- WHAT YOU NEED TO DO
1) According to the passage, how long has it been since the writer and the other person last spoke?
2) Reproduce everything in the passage from "I regret that" down to "of uncertain melancholy.", word for word.

*****
It's amazing how much things have changed -- and how little. Eventually, I
did do something with that electricity. It sparked and flowed and did all the spectacularly sizzling things that electricity does. And then, you know, it kind of exploded a bit. Electricity likes to do that sometimes.
I regret that things ended so awkwardly. It's been four months since we last spoke, if you can call a single strained exchange of e-mail messages "speaking". Our paths have always been horribly tangled up in obstacles outside ourselves. I suppose it was inevitable, to a degree, that we'd have to part ways in order to save ourselves from being strangled to death.
Still, I've recently been finding my thumb hovering over the call button on my phone, with her name highlighted in the contact list. If she wants nothing to do with me for the rest of her life then I'll respect that, but I'd at least like a straight answer, for once. By now, most of my anger has dissipated and passed through frustration into a certain stage of uncertain melancholy.

- PROVIDED RECORDS
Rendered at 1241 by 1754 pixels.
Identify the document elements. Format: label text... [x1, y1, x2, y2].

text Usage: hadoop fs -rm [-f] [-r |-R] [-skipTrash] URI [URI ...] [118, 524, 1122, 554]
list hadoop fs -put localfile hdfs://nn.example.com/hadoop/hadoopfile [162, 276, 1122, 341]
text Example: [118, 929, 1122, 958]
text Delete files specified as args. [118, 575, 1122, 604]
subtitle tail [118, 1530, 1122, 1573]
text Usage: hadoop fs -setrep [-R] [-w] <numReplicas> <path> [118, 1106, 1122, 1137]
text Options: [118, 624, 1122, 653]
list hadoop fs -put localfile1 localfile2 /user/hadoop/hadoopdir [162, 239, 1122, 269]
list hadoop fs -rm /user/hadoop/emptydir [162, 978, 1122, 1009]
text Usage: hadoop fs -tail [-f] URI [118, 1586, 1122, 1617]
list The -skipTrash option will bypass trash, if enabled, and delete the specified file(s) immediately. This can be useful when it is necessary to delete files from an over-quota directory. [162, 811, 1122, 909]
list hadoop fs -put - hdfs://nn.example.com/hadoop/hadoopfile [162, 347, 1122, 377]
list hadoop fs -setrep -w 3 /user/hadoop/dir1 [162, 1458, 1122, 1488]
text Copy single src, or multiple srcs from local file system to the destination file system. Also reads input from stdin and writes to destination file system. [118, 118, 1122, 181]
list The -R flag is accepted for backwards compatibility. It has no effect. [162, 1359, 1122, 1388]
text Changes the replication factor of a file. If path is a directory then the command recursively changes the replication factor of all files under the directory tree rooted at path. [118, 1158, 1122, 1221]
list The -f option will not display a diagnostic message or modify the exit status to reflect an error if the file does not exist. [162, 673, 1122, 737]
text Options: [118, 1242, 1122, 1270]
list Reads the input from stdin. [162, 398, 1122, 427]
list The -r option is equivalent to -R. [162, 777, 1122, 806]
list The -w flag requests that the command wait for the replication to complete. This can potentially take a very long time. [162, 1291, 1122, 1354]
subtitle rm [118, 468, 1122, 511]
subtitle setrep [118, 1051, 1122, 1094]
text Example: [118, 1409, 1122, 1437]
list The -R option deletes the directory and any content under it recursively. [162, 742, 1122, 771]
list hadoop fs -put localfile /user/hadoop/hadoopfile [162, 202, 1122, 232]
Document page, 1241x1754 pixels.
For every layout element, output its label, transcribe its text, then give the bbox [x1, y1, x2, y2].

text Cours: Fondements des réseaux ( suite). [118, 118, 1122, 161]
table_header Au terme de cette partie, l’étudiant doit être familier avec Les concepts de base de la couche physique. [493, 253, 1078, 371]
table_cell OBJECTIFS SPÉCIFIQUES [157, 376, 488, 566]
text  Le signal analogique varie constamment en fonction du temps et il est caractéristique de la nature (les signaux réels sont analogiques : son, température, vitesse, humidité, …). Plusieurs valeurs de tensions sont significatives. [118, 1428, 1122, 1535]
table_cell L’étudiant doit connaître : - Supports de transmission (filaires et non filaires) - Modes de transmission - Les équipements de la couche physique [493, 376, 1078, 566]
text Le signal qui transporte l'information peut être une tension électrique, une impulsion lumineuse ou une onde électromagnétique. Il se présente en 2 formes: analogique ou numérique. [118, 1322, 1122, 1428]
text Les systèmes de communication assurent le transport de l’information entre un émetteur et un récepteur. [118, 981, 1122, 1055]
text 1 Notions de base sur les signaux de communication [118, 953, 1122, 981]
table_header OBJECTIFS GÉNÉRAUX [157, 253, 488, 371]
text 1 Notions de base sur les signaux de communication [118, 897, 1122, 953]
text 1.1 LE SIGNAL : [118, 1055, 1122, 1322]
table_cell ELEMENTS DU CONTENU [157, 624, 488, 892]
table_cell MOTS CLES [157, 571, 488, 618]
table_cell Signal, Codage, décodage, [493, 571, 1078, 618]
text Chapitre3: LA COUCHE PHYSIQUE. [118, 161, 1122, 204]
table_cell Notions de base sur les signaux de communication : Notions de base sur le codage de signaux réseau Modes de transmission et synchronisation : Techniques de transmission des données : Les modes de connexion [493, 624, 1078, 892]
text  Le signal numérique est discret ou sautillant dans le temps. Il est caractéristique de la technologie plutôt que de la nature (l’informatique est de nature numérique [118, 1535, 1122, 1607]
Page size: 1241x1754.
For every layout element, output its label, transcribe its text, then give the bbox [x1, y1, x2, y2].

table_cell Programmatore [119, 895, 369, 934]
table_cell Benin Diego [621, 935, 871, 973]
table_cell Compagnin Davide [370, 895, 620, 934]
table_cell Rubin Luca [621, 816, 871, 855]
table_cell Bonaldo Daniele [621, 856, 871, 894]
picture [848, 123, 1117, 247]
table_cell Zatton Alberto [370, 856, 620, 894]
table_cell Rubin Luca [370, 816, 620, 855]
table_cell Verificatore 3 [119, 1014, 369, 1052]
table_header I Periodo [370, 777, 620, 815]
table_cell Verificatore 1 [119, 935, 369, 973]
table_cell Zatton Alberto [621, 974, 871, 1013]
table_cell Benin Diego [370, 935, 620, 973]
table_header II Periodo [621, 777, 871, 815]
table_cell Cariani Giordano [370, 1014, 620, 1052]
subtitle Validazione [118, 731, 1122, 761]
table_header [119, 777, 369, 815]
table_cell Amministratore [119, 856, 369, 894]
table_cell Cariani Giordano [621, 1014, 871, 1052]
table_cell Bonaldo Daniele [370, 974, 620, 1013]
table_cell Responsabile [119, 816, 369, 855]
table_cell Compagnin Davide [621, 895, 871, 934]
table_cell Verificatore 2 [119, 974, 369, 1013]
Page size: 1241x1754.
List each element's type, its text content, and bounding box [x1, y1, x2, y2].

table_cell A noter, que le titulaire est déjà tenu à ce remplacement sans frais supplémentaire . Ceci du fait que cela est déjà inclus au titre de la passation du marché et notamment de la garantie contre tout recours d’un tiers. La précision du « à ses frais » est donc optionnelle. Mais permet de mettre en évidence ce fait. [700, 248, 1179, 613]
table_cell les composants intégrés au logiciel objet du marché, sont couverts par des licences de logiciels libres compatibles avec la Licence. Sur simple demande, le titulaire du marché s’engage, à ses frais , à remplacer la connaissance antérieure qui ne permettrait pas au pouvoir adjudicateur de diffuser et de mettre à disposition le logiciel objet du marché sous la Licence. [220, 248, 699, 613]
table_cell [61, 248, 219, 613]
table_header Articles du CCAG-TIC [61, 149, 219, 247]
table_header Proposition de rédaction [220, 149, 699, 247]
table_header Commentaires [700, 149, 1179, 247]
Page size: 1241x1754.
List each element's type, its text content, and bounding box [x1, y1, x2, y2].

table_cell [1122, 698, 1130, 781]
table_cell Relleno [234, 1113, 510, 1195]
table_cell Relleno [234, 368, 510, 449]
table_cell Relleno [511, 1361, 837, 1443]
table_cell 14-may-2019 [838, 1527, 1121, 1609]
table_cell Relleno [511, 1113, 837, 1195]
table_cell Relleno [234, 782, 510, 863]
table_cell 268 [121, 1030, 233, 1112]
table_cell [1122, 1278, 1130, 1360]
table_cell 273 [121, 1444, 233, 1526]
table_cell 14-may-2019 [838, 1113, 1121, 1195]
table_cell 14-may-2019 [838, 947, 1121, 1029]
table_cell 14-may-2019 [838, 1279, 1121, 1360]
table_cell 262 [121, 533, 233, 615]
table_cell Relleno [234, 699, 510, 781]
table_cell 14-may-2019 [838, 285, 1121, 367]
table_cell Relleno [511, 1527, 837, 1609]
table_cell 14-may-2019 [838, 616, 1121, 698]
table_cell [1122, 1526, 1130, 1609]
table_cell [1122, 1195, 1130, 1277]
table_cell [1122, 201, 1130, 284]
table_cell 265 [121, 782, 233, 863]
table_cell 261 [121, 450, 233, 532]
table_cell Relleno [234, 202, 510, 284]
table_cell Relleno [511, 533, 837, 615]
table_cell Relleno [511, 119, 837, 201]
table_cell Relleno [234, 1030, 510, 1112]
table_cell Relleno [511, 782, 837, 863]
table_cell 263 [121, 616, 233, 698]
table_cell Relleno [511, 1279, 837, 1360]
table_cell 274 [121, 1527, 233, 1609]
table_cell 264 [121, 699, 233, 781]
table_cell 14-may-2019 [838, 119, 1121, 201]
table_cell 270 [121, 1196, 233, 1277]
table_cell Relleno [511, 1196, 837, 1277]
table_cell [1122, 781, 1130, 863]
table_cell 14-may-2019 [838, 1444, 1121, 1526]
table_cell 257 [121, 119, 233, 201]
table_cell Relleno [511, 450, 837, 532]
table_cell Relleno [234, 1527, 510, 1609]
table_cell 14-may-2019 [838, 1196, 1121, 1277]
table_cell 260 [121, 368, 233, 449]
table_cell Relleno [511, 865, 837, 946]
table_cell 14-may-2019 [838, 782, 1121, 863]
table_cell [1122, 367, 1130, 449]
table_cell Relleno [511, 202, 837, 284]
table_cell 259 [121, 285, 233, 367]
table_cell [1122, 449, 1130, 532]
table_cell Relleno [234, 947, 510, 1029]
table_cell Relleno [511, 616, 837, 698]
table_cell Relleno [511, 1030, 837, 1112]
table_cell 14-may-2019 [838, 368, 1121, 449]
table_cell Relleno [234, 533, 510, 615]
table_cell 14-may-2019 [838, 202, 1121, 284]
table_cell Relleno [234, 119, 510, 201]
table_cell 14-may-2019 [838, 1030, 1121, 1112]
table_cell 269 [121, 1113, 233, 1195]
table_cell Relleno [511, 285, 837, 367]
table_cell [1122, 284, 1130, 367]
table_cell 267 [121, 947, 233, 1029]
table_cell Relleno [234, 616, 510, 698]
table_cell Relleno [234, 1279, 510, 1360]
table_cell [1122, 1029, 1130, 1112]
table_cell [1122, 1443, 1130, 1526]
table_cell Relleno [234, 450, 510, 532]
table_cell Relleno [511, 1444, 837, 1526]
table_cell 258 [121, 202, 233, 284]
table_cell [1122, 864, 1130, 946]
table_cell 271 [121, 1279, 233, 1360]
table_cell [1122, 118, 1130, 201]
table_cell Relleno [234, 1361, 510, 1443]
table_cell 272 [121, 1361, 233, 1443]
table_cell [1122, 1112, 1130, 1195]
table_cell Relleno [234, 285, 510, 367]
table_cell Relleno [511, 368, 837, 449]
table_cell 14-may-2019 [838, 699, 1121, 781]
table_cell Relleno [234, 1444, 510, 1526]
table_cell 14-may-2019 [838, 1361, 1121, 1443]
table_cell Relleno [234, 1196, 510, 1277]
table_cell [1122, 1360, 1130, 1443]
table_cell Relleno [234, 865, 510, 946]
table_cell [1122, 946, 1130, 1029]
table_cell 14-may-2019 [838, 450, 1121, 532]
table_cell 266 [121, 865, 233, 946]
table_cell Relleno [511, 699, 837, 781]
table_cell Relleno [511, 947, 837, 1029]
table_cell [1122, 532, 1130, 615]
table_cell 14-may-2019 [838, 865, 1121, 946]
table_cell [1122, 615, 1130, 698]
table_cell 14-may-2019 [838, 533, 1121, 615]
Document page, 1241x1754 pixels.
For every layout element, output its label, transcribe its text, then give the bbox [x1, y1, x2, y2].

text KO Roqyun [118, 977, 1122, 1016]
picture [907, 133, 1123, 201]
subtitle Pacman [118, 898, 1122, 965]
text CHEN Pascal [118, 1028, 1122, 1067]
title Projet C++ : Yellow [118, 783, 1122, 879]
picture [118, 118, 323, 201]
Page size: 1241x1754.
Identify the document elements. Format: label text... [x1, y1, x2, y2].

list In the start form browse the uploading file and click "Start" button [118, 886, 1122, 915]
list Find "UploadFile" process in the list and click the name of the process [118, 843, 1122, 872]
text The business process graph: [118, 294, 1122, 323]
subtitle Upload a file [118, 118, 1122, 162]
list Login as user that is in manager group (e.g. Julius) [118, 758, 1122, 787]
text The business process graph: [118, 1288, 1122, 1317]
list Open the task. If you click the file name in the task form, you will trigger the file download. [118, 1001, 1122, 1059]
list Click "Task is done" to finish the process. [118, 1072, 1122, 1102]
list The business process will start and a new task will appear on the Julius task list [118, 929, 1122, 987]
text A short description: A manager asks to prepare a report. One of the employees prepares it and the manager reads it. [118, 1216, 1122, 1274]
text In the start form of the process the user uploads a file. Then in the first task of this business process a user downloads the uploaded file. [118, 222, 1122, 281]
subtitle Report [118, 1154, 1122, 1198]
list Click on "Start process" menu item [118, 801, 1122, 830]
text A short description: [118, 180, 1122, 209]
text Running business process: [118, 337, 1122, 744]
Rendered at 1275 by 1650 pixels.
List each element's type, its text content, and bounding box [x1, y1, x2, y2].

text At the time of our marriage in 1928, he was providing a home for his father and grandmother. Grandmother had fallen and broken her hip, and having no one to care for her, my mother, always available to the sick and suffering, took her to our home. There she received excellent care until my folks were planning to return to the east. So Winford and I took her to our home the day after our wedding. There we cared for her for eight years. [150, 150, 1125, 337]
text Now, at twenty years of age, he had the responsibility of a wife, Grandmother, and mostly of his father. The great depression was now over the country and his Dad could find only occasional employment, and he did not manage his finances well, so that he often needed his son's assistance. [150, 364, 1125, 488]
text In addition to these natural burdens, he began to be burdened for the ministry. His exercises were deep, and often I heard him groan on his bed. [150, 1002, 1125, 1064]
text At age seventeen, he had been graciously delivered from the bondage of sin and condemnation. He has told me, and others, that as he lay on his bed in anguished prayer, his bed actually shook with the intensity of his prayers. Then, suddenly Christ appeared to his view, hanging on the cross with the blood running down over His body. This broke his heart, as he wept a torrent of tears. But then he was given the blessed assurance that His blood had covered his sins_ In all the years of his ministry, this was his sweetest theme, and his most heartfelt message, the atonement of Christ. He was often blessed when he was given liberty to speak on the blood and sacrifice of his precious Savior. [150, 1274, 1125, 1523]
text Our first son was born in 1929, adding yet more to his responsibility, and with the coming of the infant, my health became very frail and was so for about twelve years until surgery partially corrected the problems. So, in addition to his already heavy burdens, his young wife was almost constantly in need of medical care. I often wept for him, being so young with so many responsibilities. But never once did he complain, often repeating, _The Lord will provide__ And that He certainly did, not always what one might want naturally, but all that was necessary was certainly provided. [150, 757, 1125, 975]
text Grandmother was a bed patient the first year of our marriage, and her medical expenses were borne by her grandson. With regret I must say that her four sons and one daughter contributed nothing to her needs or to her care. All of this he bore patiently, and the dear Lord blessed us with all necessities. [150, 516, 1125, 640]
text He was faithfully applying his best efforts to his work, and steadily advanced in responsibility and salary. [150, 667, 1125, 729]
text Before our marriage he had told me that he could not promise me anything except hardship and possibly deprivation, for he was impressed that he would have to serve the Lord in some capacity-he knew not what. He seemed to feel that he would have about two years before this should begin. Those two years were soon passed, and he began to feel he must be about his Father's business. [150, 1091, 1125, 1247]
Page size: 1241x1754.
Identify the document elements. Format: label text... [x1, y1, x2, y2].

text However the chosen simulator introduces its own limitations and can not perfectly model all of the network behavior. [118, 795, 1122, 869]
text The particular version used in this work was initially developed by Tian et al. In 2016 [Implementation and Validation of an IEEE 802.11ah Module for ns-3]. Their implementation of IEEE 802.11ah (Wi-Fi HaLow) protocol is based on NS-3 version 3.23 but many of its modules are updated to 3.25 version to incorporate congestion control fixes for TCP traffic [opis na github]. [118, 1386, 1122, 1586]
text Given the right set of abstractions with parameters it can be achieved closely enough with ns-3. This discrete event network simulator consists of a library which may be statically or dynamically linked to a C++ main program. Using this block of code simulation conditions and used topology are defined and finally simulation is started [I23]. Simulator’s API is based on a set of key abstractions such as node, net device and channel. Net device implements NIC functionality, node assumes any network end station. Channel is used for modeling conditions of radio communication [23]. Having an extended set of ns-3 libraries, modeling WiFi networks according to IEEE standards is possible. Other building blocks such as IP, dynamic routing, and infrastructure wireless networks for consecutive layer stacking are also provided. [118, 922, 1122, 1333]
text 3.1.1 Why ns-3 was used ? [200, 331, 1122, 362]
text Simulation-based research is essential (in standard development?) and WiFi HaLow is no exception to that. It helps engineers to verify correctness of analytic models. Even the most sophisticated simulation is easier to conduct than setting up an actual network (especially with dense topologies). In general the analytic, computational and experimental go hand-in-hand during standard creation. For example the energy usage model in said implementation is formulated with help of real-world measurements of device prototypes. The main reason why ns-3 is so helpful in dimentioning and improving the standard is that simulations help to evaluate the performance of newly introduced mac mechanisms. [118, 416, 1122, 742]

- RESULTS IN ORDER
1) Four months.

2)
I regret that things ended so awkwardly. It's been four months since we last spoke, if you can call a single strained exchange of e-mail messages "speaking". Our paths have always been horribly tangled up in obstacles outside ourselves. I suppose it was inevitable, to a degree, that we'd have to part ways in order to save ourselves from being strangled to death.
Still, I've recently been finding my thumb hovering over the call button on my phone, with her name highlighted in the contact list. If she wants nothing to do with me for the rest of her life then I'll respect that, but I'd at least like a straight answer, for once. By now, most of my anger has dissipated and passed through frustration into a certain stage of uncertain melancholy.